# Exercise objective
Copies of all lines that contain "wash" are needed; take them from the data below.

::::

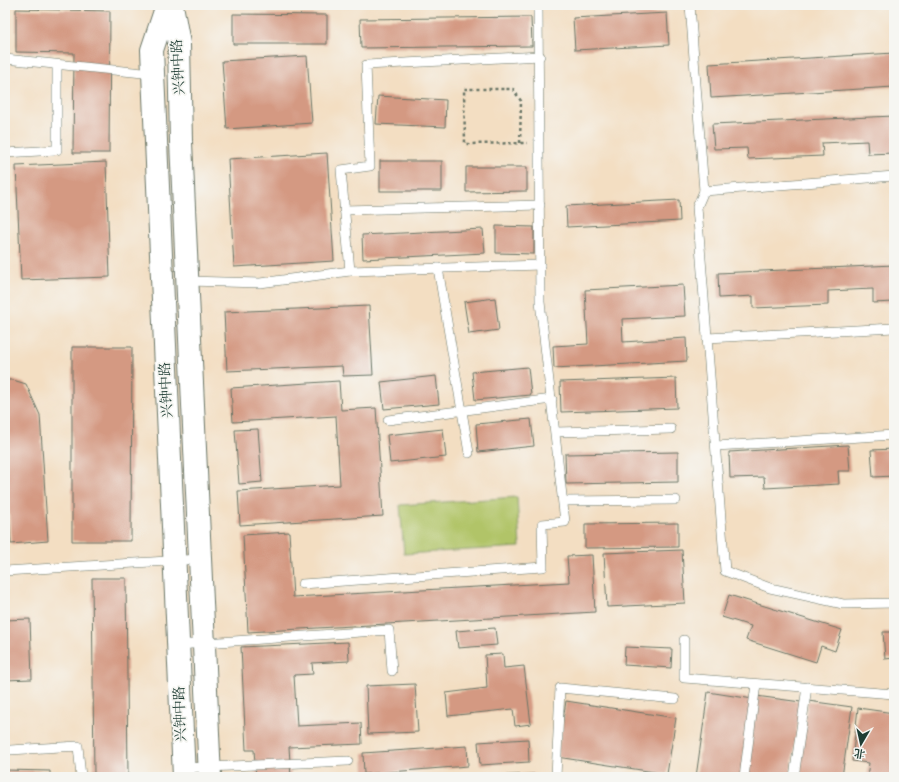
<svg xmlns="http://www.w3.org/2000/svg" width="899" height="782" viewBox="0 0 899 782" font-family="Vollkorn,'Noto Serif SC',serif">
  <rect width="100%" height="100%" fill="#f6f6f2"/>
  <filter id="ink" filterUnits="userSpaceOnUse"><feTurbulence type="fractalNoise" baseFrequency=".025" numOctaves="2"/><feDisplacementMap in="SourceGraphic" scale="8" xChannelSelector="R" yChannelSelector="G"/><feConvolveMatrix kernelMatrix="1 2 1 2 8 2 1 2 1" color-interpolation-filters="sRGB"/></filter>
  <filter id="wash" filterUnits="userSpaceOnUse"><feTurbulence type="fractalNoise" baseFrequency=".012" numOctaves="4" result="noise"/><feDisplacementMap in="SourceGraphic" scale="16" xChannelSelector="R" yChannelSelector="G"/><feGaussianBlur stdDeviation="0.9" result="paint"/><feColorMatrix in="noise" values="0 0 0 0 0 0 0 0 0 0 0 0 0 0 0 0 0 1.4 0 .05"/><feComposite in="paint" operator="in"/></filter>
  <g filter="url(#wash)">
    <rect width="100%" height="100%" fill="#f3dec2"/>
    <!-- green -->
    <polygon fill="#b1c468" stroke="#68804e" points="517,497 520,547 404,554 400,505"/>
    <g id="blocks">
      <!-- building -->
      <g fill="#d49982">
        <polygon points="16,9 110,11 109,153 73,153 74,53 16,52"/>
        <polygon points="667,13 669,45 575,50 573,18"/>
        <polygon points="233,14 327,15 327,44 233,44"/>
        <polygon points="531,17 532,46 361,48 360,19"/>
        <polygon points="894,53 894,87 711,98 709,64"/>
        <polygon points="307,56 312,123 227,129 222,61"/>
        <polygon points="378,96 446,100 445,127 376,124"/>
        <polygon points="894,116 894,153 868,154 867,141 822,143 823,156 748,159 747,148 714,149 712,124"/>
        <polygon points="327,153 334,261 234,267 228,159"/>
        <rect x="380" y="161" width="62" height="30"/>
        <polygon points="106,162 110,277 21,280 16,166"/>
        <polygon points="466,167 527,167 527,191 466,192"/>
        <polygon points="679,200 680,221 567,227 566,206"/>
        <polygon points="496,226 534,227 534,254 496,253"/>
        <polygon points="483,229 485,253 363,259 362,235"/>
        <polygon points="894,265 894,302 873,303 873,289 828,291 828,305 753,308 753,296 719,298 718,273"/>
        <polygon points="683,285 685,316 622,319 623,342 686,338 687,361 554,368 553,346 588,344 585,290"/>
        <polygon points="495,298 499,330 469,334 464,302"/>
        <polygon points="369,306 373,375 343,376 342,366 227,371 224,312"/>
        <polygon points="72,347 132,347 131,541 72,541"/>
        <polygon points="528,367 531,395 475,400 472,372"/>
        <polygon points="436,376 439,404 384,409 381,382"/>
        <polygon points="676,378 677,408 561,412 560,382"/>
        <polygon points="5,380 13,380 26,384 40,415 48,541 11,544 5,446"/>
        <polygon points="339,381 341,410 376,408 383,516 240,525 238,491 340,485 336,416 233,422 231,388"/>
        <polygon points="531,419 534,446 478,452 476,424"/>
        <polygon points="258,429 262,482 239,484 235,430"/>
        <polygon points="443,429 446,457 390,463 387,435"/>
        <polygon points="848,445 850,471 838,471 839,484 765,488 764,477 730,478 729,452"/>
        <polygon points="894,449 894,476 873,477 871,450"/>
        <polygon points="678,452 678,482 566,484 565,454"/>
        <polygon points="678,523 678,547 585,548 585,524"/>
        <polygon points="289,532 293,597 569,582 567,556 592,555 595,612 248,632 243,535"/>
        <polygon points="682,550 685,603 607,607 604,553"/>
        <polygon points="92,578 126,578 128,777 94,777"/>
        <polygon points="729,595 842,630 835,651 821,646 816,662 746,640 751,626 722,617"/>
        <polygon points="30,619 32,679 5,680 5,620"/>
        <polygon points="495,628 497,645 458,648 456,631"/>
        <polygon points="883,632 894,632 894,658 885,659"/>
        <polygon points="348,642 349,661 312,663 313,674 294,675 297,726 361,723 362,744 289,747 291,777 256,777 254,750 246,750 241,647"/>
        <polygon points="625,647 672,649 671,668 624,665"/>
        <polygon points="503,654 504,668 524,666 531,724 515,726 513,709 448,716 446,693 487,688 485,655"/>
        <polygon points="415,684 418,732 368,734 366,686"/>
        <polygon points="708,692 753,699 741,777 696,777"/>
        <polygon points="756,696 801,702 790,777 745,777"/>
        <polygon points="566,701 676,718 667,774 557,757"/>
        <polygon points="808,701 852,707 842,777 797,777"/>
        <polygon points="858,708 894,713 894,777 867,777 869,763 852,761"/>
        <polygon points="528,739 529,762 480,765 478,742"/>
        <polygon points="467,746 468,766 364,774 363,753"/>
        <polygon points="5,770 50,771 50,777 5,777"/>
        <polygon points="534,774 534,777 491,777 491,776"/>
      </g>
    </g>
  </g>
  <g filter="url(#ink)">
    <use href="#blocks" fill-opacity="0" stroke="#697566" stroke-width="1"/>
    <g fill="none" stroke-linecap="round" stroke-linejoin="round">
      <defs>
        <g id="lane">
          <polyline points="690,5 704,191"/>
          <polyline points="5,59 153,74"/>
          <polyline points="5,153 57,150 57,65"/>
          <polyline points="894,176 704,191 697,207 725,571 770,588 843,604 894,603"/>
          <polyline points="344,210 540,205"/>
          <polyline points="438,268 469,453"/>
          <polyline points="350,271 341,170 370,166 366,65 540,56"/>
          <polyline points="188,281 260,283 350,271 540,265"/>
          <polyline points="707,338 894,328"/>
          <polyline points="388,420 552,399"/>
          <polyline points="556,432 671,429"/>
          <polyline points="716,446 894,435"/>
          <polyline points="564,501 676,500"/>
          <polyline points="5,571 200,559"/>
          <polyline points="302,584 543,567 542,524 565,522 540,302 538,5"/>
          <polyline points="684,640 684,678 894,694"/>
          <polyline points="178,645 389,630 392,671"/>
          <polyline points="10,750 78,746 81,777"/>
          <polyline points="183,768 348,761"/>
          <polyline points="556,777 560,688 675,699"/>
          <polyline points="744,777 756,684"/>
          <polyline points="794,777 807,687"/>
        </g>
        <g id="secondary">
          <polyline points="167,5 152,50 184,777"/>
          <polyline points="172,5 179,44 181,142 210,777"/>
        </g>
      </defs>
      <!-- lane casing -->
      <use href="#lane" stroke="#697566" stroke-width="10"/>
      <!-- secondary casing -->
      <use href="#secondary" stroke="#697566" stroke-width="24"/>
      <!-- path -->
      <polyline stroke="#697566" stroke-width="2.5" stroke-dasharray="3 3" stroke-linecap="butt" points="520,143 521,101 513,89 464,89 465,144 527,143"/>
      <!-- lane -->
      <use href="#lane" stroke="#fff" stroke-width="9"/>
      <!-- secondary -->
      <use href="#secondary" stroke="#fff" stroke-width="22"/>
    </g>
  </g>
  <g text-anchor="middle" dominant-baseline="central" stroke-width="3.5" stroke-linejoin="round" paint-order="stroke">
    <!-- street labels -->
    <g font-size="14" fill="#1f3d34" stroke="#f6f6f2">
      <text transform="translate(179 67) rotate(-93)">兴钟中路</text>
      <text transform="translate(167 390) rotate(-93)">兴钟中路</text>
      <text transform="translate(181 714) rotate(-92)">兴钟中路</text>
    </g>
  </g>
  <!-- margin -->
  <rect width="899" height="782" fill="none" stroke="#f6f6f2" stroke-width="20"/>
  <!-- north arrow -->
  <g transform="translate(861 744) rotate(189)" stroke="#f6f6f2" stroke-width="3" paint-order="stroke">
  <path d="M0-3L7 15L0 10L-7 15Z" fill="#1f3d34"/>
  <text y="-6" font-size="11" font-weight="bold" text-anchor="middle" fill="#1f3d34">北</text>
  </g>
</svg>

::::

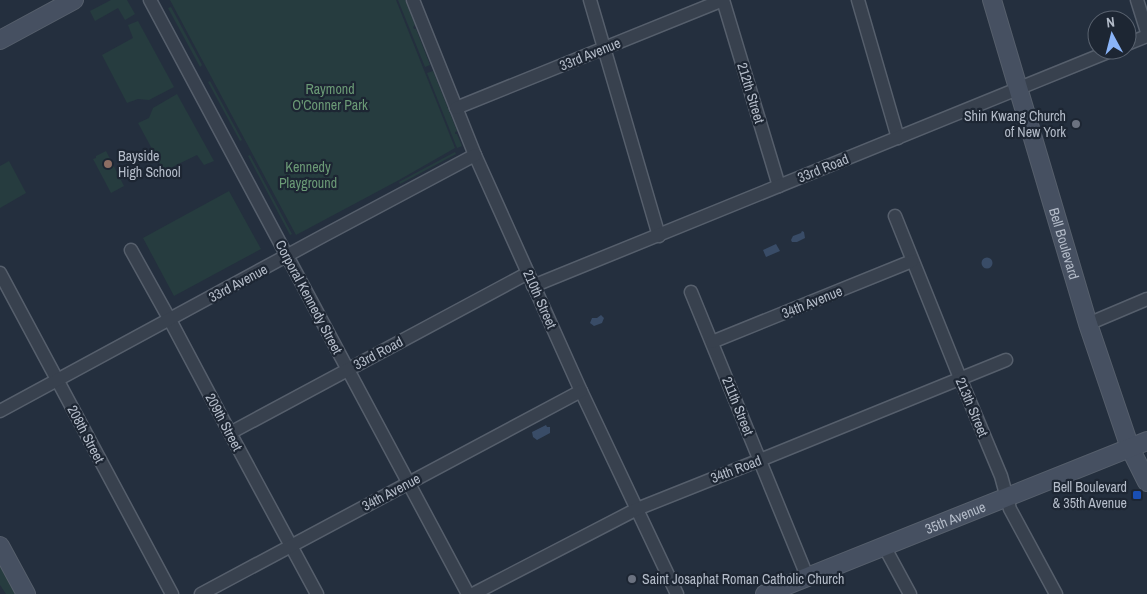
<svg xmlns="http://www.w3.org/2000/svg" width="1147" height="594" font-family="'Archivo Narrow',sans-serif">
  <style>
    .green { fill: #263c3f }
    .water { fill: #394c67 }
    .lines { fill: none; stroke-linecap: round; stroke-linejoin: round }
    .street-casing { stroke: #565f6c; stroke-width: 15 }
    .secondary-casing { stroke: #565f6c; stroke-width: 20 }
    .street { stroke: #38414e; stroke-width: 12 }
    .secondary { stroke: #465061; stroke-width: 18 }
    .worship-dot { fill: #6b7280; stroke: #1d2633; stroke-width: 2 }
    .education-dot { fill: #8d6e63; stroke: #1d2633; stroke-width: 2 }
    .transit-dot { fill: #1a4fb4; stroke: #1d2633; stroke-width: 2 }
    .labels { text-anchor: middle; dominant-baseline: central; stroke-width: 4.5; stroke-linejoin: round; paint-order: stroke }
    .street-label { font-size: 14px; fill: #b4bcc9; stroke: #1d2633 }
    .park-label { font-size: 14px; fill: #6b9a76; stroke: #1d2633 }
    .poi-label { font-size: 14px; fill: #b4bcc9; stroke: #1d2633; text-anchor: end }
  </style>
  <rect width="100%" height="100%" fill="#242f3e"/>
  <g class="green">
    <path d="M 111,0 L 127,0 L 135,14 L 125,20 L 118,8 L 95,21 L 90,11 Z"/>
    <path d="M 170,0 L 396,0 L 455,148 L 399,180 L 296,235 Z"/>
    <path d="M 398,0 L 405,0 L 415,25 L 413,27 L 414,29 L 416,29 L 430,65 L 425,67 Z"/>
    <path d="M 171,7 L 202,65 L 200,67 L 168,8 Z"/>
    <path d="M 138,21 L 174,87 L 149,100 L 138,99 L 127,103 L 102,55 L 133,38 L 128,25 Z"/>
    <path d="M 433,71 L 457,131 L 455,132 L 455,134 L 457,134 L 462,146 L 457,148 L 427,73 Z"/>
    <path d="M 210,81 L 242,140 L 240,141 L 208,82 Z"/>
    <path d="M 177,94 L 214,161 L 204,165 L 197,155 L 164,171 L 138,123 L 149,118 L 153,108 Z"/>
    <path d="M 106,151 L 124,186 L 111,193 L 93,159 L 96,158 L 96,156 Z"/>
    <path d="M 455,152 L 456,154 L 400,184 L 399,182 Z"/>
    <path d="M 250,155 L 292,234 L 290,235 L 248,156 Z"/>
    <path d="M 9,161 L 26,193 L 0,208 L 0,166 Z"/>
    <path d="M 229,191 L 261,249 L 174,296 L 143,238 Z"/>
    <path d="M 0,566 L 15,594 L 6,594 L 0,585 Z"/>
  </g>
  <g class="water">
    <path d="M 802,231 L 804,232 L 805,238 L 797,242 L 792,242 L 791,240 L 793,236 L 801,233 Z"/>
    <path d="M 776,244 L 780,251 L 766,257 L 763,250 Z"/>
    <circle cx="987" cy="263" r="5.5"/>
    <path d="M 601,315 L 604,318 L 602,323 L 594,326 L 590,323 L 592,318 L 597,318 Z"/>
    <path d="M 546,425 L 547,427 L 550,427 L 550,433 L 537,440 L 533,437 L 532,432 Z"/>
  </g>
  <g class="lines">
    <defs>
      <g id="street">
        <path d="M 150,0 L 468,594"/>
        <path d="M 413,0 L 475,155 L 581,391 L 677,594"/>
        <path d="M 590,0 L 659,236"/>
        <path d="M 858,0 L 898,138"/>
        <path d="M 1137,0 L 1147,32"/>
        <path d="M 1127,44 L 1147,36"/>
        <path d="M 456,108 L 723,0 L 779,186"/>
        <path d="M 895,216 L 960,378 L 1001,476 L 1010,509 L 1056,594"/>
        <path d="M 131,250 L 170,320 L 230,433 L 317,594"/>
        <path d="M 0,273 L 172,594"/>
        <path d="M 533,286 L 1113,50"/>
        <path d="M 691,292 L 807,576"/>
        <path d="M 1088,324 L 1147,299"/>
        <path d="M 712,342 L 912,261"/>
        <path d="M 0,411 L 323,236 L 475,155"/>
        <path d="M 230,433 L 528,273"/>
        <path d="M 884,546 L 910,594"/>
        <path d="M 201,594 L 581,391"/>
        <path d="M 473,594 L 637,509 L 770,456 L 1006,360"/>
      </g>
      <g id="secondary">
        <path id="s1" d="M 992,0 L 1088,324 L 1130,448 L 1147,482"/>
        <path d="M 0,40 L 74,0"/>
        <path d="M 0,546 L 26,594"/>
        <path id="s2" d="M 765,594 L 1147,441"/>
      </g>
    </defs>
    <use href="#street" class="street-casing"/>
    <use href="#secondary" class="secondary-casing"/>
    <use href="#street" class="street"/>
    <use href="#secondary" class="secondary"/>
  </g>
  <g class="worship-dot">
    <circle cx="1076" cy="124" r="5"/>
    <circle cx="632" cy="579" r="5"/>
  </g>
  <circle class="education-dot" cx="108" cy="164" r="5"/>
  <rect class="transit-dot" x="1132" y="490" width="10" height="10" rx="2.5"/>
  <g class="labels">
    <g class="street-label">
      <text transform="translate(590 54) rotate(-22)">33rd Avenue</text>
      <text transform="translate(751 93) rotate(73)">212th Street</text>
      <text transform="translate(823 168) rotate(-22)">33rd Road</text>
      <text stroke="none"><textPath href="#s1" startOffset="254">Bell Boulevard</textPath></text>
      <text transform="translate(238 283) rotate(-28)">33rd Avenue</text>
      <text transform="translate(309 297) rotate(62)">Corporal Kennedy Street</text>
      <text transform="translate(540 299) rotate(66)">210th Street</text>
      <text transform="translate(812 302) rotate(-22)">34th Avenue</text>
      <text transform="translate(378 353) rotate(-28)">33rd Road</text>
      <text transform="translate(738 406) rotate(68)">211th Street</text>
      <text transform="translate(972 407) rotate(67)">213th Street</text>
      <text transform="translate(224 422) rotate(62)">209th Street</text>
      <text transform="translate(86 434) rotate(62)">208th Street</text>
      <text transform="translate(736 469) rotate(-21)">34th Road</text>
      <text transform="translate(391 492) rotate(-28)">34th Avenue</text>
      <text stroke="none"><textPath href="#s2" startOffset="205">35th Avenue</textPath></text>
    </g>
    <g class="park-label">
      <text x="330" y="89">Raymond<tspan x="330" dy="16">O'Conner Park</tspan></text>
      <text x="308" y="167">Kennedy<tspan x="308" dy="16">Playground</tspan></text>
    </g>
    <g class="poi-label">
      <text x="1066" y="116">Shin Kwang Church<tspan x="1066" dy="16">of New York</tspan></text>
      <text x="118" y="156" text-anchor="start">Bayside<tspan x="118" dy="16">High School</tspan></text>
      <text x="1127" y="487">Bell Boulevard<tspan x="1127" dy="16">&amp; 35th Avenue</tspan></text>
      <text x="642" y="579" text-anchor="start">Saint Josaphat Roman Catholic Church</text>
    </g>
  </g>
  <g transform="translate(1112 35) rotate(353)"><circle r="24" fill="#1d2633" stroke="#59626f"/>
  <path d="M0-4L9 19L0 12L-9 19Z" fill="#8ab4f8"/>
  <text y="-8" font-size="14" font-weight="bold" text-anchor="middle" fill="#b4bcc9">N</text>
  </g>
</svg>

::::

# Expected output
  <filter id="wash" filterUnits="userSpaceOnUse"><feTurbulence type="fractalNoise" baseFrequency=".012" numOctaves="4" result="noise"/><feDisplacementMap in="SourceGraphic" scale="16" xChannelSelector="R" yChannelSelector="G"/><feGaussianBlur stdDeviation="0.9" result="paint"/><feColorMatrix in="noise" values="0 0 0 0 0 0 0 0 0 0 0 0 0 0 0 0 0 1.4 0 .05"/><feComposite in="paint" operator="in"/></filter>
  <g filter="url(#wash)">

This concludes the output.